昨日ご紹介した雑誌(家庭の法と裁判)には、祭祀(さいし)財産を誰が承継するのかについての裁判例も掲載されていました。
祭祀財産とは、系譜(祖先以来の家系を表示するもの)、祭具(位牌、仏壇、霊位、十字架やそれらの従物)、墳墓(墓石や墓碑などの墓標)です。相続が生じると、一般の相続財産とは別に、この祭祀財産を誰が承継するのが問題となります。祭祀財産は共同相続の対象にはならず、相続人以外の人が承継者になることも可能です。従来の家制度(家督相続の特権)と、現民法の共同相続との過渡的な制度として設けられました。

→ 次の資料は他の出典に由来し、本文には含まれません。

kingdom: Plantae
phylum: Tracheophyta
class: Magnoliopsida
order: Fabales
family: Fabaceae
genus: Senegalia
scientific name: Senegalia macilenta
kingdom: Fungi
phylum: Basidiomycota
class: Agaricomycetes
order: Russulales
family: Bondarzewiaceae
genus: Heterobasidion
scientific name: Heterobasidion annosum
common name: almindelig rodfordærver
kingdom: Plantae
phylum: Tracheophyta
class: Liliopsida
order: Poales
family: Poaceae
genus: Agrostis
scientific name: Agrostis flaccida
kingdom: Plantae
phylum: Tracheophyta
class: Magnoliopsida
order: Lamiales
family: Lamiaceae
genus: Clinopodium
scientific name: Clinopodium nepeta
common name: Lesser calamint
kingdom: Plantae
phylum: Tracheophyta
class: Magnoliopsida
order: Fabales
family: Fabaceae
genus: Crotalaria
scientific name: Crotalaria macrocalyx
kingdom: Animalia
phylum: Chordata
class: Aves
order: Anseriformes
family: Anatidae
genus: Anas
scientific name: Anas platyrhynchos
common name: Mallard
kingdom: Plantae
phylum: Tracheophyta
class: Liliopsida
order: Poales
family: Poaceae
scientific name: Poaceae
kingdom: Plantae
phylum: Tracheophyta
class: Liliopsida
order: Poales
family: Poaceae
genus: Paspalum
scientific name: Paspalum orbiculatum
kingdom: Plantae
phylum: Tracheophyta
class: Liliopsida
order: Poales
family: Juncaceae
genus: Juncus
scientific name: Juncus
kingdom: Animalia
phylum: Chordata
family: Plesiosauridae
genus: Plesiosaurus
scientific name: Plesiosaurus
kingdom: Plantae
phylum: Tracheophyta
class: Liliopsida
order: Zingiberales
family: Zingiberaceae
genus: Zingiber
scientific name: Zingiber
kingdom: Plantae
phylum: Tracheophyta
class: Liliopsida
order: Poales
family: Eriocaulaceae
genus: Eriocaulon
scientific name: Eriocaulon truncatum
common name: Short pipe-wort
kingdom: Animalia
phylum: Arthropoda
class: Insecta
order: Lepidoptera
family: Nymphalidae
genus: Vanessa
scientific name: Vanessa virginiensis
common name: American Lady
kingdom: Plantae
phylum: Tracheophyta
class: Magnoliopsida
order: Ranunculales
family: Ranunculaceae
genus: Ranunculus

民法897条によれば、祭祀財産の承継者は、被相続人の指定(生前行為でも、遺言でも構いません)に従い、それがなければ慣習(当該地域や出身地、職業特有の慣習など)に従って決まります。従うべき慣習もなければ、家庭裁判所が定めますので、調停や審判の対象になるのです。
この場合、家庭裁判所は、被相続人との間の身分関係や事実上の生活関係、被相続人の意思、祭祀承継の意思及び能力などを基準として、祭祀承継者を定めています。掲載されていた裁判例(H26.6.30 さいたま家審)でも、申立人は、1)長年、被相続人と同居していたこと、2)被相続人が主宰する被相続人の夫の葬儀や法事を援助していたこと、他方、相手方は、1)被相続人と同居したのがごく短期間であったこと、2)同居のきっかけは、申立人の自宅建替時に高齢であった被相続人を預かるというものであったこと、3)被相続人の危篤時にも、死亡時にも、その事実を他の親族に伝えず、被相続人を密葬をしたこと等を考慮して、申立人を承継者として定めています。
祭祀財産の承継は、司法統計上、事件数は多くはありませんが、祭祀財産に財産的価値があるケース、墓地の維持管理などで承継者の負担が重いケース、各相続人の被相続人への思いなどもあり、深刻な対立になることがあります。